> [GOAL OF THE EXERCISE]: Please reproduce every one of the rows below word for word, changing nothing.

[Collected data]
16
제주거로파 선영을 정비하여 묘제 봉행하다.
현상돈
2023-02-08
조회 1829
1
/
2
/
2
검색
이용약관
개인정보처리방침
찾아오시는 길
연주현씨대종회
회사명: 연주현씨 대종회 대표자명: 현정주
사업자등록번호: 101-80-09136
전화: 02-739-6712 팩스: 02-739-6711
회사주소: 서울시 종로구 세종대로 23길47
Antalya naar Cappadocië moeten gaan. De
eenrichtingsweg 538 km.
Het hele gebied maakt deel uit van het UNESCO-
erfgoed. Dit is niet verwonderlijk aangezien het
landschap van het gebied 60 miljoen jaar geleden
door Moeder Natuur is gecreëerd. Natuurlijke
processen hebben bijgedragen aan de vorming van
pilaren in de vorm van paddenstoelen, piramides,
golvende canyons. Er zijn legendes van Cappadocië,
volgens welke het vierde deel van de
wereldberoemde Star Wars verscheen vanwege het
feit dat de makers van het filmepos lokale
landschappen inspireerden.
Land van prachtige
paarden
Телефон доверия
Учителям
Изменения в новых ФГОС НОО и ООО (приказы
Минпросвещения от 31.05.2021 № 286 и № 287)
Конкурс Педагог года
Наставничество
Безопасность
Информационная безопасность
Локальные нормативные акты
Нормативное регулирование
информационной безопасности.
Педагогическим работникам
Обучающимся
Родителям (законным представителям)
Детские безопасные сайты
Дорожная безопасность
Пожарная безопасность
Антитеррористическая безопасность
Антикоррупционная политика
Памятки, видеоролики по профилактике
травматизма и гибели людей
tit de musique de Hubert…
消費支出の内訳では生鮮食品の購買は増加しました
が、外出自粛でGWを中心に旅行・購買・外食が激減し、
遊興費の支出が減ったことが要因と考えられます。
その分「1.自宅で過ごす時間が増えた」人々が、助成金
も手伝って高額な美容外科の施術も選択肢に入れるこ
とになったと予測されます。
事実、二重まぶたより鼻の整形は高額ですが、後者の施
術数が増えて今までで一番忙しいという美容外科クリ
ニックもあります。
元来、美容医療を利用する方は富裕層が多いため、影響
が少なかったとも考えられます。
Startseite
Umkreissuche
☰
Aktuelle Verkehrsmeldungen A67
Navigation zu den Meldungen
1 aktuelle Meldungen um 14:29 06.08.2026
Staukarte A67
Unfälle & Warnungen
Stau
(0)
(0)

> [ANSWER SPACE]:
16
제주거로파 선영을 정비하여 묘제 봉행하다.
현상돈
2023-02-08
조회 1829
1
/
2
/
2
검색
이용약관
개인정보처리방침
찾아오시는 길
연주현씨대종회
회사명: 연주현씨 대종회 대표자명: 현정주
사업자등록번호: 101-80-09136
전화: 02-739-6712 팩스: 02-739-6711
회사주소: 서울시 종로구 세종대로 23길47
Antalya naar Cappadocië moeten gaan. De
eenrichtingsweg 538 km.
Het hele gebied maakt deel uit van het UNESCO-
erfgoed. Dit is niet verwonderlijk aangezien het
landschap van het gebied 60 miljoen jaar geleden
door Moeder Natuur is gecreëerd. Natuurlijke
processen hebben bijgedragen aan de vorming van
pilaren in de vorm van paddenstoelen, piramides,
golvende canyons. Er zijn legendes van Cappadocië,
volgens welke het vierde deel van de
wereldberoemde Star Wars verscheen vanwege het
feit dat de makers van het filmepos lokale
landschappen inspireerden.
Land van prachtige
paarden
Телефон доверия
Учителям
Изменения в новых ФГОС НОО и ООО (приказы
Минпросвещения от 31.05.2021 № 286 и № 287)
Конкурс Педагог года
Наставничество
Безопасность
Информационная безопасность
Локальные нормативные акты
Нормативное регулирование
информационной безопасности.
Педагогическим работникам
Обучающимся
Родителям (законным представителям)
Детские безопасные сайты
Дорожная безопасность
Пожарная безопасность
Антитеррористическая безопасность
Антикоррупционная политика
Памятки, видеоролики по профилактике
травматизма и гибели людей
tit de musique de Hubert…
消費支出の内訳では生鮮食品の購買は増加しました
が、外出自粛でGWを中心に旅行・購買・外食が激減し、
遊興費の支出が減ったことが要因と考えられます。
その分「1.自宅で過ごす時間が増えた」人々が、助成金
も手伝って高額な美容外科の施術も選択肢に入れるこ
とになったと予測されます。
事実、二重まぶたより鼻の整形は高額ですが、後者の施
術数が増えて今までで一番忙しいという美容外科クリ
ニックもあります。
元来、美容医療を利用する方は富裕層が多いため、影響
が少なかったとも考えられます。
Startseite
Umkreissuche
☰
Aktuelle Verkehrsmeldungen A67
Navigation zu den Meldungen
1 aktuelle Meldungen um 14:29 06.08.2026
Staukarte A67
Unfälle & Warnungen
Stau
(0)
(0)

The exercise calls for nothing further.